ECLI:NL:RBMNE:2022:4663

Rechtbank Midden-Nederland

Datum uitspraak
13 oktober 2022
Publicatiedatum
17 november 2022
Zaaknummer
UTR 22/1209
Instantie
Rechtbank Midden-Nederland
Type
Uitspraak
Rechtsgebied
Bestuursrecht; Belastingrecht
Procedures
  • Eerste aanleg - enkelvoudig
Rechters
Vindplaatsen
  • Rechtspraak.nl
AI samenvatting door LexboostAutomatisch gegenereerd

Beroep tegen vastgestelde WOZ-waarde van een woning en de onderbouwing daarvan

In deze zaak heeft de rechtbank Midden-Nederland op 13 oktober 2022 uitspraak gedaan in een geschil over de vastgestelde waarde van een woning voor de onroerendezaakbelasting.
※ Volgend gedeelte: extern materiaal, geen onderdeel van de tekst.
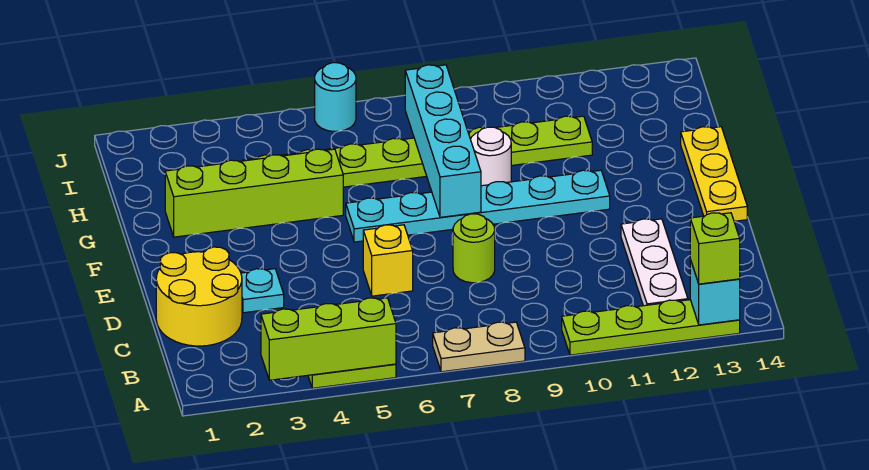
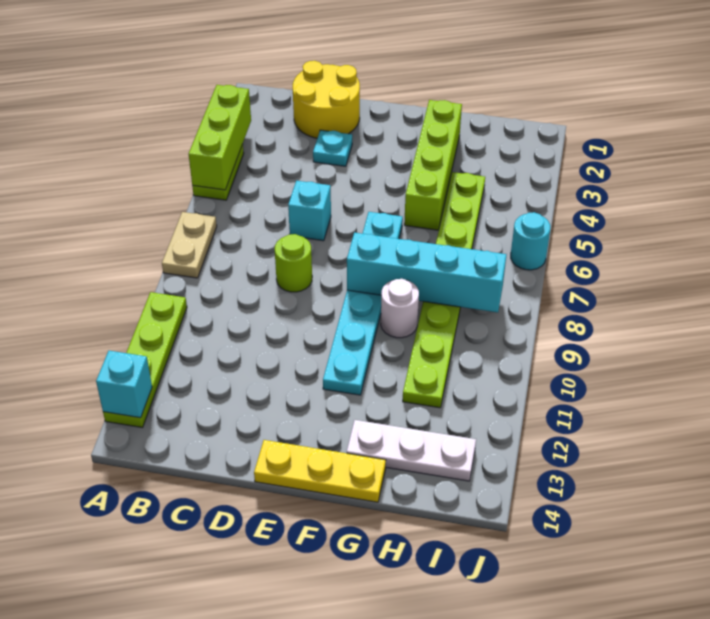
lime 1x1 brick [690,213,740,284] -> none
white 1x3 plate [621,219,688,306] -> white 1x3 plate moved to [347,420,476,481]
yellow 1x1 brick [363,225,413,296] -> cyan 1x1 brick [288,181,331,241]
De eiser, eigenaar van de woning, had bezwaar gemaakt tegen de WOZ-waarde die door de heffingsambtenaar van de gemeente was vastgesteld op € 427.000,- per 1 januari 2020. De heffingsambtenaar handhaafde deze waarde in de uitspraak op bezwaar, waarop de eiser beroep instelde. Tijdens de zitting op 29 september 2022 werd de zaak behandeld, waarbij beide partijen zich lieten vertegenwoordigen door gemachtigden.
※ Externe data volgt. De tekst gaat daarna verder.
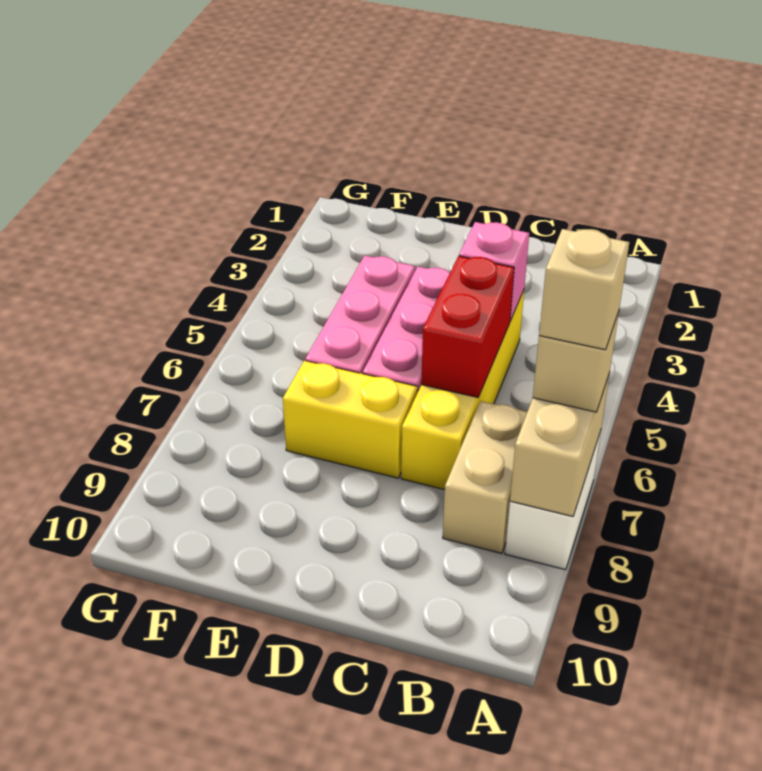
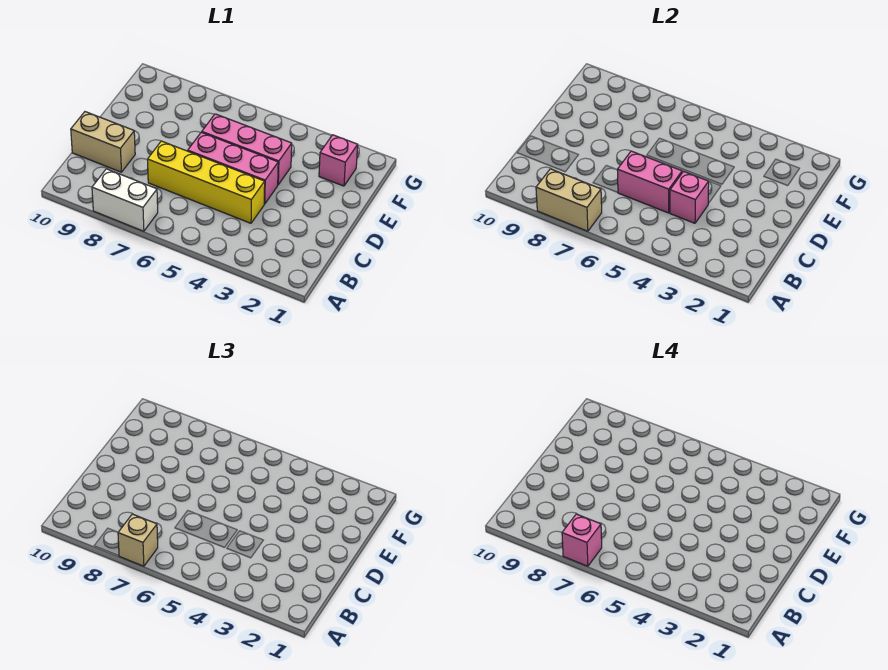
tan 1x1 brick [539,229,629,350] -> pink 1x1 brick [562,514,602,566]
tan 1x2 brick [443,401,527,553] -> tan 1x2 brick moved to [71,112,135,172]
red 1x2 brick [421,256,514,398] -> pink 1x2 brick [618,151,682,213]
yellow 1x2 brick [283,361,418,478] -> none
none -> pink 1x1 brick [319,135,358,186]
De rechtbank oordeelde dat de heffingsambtenaar niet voldoende had aangetoond dat de vastgestelde waarde niet te hoog was. De rechtbank benadrukte dat de heffingsambtenaar de bewijslast heeft om aan te tonen dat de WOZ-waarde correct is vastgesteld, en dat dit moet gebeuren aan de hand van verkoopcijfers van vergelijkbare woningen. De rechtbank constateerde dat de heffingsambtenaar niet had aangetoond dat de verkoopprijzen van vergelijkingsobjecten op een inzichtelijke manier waren geïndexeerd naar de waardepeildatum. Bovendien was er geen bewijs dat de verkoopcijfers waren gecorrigeerd voor de onderhoudsreserves van de Vereniging van Eigenaren (VvE).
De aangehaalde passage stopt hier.